If you look at the data, Canada has chronically low levels of business investment. I don't think it's entirely due to regulation, but obviously, that's one critical element of it. If we're going to increase prosperity for Canadians, I think one critical component of doing that is streamlining regulation. One of the things I would suggest the department needs to look at is doing an analysis of provincial and municipal regulations. I don't see how we can achieve a lighter regulatory burden while still achieving health and safety outcomes unless we know what the provinces and the municipalities are doing; otherwise, you have a situation where the left and right hands don't know what they're doing.
When you look at the levels of business investment we have in this country, we're somewhere around 10% of GDP on a non-residential basis. That's much lower than our major economic competitors south of the border and across the Atlantic. I think this is critically important for us to improve our competitiveness.
The thing that sticks in my mind about how ridiculous some of these regulations are is an incident with the National Capital Commission. Several years ago, two young children wanted to set up a lemonade stand and got slapped with a massive bureaucracy that wanted them to pay $1,500 for a permit. It created a huge outcry. What was so ridiculous about the whole situation was that, after the controversy, the NCC came forward with a new rule that, yes, allowed them to set up a lemonade stand, but it was subject to a plethora of conditions.
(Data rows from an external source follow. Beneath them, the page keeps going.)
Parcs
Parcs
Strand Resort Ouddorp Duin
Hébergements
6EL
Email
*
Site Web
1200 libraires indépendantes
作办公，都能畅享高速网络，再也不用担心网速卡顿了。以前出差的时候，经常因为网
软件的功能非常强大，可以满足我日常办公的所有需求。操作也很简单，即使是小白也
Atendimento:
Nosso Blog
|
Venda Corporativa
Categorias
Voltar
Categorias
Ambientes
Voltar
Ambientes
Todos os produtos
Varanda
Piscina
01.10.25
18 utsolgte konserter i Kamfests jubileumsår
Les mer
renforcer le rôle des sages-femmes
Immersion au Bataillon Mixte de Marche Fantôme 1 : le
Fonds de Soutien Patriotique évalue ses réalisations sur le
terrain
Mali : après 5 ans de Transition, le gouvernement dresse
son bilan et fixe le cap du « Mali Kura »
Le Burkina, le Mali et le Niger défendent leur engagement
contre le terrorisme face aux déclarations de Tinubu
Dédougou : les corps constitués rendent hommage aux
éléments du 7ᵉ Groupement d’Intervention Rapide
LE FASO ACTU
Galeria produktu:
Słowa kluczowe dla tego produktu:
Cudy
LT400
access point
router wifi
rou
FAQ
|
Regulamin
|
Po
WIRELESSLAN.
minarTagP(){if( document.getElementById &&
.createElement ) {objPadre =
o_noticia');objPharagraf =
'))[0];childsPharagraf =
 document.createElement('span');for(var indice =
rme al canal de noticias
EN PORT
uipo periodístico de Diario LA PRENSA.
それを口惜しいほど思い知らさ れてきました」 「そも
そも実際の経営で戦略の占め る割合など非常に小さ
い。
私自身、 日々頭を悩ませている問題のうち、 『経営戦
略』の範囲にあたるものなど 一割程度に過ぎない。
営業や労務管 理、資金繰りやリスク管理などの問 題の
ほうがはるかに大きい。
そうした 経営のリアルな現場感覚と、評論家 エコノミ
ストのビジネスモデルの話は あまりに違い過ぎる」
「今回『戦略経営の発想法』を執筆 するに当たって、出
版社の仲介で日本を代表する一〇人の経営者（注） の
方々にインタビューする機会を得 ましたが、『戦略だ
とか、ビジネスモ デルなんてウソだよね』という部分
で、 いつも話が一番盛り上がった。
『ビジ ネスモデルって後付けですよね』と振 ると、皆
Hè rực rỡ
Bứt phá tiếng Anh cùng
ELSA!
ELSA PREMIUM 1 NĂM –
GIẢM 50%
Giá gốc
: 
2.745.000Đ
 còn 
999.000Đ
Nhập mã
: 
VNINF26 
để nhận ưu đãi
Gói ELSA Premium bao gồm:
It had to have bilingual signage. They had to report the revenues to the NCC. There was an indemnification clause. There were size restrictions and adherence to provincial health and safety regulations.
My kids live in Wellington County. They set up a lemonade stand and we didn't have to go through any of that. Nobody died because they drank my kids' lemonade. This happened in recent years; this wasn't 15 years ago.
We've been through a lot of this stuff in the last 15 years, yet we continue to slip in the rankings. We don't have the sense of where provincial and federal regulations are. One of the results is low levels of business investment and a sense that Canada can't attract business investment and can't get the economy moving.